The imports from Thailand and Cambodia prove there is a large demand in the local market for high quality, tasty rice.

However, the nation’s famed rice granary, Mekong Delta, grows high quality rice for export and high-yielding rice for the local market, while consumers are demanding rice of better quality.

If the national agricultural sector can not supply rice of the quality desired by consumers, they will have little choice but to seek other sources in other countries. Consumers can not be forced to eat rice of lower quality all the time, market observers say.

Huynh The Nang, deputy chairman of the An Giang Province People’s Committee, says that agricultural production in the Mekong delta so far has only paid attention to growing high-grade rice for export, and that it is time for the provincial authorities shifted their attention to local demand.

He added that relevant authorities in the agricultural and trading sectors should reconsider the structure of export and local markets for rice and work together to prepare a proper plan to boost production in the coming winter-spring crop to serve both markets.

Tuesday, December 18, 2007

Cambodia has a surplus of 2 million tons of rice for export [to Vietnam mainly]

Monday, December 17, 2007
Rasmei Kampuchea newspaper
Translated from Khmer by Heng Soy

A high ranking government official indicated that based on this year’s estimates, Cambodia has a surplus of about 2 million tons of rice for export.

Chan Sarun, the minister of agriculture, forestry and fishery, told the Cuban No. 1 vice-minister of economy, during a meeting in Phnom Penh last week, that based on the results of the 2007-2008 rice production, Cambodia has a surplus of about 2 million tons of rice for export, after subtracting out the amount of rice needed for consumption and for use as next year’s crop.

Chan Sarun added that, currently, farmers are busy harvesting, and about 40% of the crop has been harvested on 2,241,020 hectares of planted lands. He also told the Cuban minister that, along with the harvest, the farmers are also getting ready to plant dry season rice and other crops.
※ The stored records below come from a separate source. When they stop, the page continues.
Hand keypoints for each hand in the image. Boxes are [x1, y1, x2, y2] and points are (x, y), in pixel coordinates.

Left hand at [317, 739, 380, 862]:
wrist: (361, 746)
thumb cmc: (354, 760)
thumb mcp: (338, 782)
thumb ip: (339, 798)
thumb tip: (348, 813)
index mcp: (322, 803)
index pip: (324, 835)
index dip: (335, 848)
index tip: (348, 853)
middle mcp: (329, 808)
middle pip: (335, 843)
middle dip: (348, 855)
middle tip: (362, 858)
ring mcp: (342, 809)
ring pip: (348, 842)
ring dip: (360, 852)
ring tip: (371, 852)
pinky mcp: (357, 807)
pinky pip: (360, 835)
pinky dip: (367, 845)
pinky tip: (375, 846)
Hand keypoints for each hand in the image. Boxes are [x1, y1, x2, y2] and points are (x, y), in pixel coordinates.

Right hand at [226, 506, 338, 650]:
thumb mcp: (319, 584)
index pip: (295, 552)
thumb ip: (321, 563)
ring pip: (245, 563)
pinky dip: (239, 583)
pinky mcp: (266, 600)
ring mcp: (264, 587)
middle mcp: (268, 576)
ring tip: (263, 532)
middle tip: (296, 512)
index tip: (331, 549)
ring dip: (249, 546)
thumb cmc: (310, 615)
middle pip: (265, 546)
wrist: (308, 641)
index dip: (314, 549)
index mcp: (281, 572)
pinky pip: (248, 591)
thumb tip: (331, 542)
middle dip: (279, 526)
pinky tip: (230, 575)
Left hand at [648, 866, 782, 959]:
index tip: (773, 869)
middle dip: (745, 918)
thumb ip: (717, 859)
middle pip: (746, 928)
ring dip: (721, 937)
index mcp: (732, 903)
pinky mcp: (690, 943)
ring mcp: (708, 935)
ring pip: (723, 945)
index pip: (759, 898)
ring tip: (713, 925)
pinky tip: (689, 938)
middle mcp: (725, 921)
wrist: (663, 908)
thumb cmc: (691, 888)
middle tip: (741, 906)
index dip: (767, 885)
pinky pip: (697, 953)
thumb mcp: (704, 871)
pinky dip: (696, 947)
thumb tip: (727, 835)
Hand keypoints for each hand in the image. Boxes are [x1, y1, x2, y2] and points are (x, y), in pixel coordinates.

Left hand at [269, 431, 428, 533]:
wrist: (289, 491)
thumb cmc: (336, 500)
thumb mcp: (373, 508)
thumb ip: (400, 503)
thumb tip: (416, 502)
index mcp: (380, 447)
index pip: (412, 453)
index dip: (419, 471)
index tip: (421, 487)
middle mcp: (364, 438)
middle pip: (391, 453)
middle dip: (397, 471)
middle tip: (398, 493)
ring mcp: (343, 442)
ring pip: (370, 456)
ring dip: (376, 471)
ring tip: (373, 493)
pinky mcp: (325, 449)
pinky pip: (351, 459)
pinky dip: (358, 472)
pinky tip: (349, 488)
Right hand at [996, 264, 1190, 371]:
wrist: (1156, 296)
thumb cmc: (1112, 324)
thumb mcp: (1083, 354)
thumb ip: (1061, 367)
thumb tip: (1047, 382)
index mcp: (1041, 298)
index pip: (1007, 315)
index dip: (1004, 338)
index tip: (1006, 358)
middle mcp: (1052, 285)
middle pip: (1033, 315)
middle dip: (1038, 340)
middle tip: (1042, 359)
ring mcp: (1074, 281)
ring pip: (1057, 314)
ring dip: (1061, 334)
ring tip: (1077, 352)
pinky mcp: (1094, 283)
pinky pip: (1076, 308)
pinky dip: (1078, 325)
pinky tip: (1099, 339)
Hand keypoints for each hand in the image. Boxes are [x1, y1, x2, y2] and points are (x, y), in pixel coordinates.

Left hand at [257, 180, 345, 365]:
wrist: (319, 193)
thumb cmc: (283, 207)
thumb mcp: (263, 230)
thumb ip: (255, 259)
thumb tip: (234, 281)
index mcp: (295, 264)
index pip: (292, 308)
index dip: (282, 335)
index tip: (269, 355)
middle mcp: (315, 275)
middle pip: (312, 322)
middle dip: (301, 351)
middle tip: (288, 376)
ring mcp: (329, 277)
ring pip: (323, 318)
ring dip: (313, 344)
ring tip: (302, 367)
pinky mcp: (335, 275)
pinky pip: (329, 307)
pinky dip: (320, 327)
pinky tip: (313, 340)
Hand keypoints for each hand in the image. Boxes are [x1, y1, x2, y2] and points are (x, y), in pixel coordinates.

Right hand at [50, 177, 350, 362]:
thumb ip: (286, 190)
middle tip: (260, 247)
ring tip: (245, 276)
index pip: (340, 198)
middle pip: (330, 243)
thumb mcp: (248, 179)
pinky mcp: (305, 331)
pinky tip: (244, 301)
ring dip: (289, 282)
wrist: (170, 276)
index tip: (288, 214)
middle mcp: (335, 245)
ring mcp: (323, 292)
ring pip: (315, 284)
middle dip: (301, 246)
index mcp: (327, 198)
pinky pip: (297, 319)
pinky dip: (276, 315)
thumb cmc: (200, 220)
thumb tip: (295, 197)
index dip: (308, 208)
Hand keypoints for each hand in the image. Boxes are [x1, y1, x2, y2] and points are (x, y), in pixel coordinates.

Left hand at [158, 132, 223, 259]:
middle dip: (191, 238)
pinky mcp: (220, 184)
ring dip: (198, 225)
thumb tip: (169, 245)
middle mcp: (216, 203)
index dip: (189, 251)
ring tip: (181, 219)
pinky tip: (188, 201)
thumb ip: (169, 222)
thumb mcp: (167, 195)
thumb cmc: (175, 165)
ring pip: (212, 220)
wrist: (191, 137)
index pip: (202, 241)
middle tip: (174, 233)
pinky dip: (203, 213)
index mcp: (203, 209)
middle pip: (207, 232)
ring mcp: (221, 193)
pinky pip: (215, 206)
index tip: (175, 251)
According to a report from the ministry of agriculture, up until 13 December, Cambodia harvests about 1.87 million tons of rice more that last year. The average rice yield is 2.061 tons per hectare. At the same time, Cambodia also sees along the an export of rice to VietnamCambodian-Vietnamese borders in Romeas Hek border gate, Svay Rieng province. During the second week of rice export to Vietnam, and up until 13 December, the amount of rice export is 935 tons, this is an increase of 186 tons from the previous week. Middle men bought the rice at an average cost of 950 riels (~$0.25) per kilogram.

At the same time, the ministry of agriculture hopes that the 2007-2008 rice production will be better than last year due to a change in attitude of the farmers.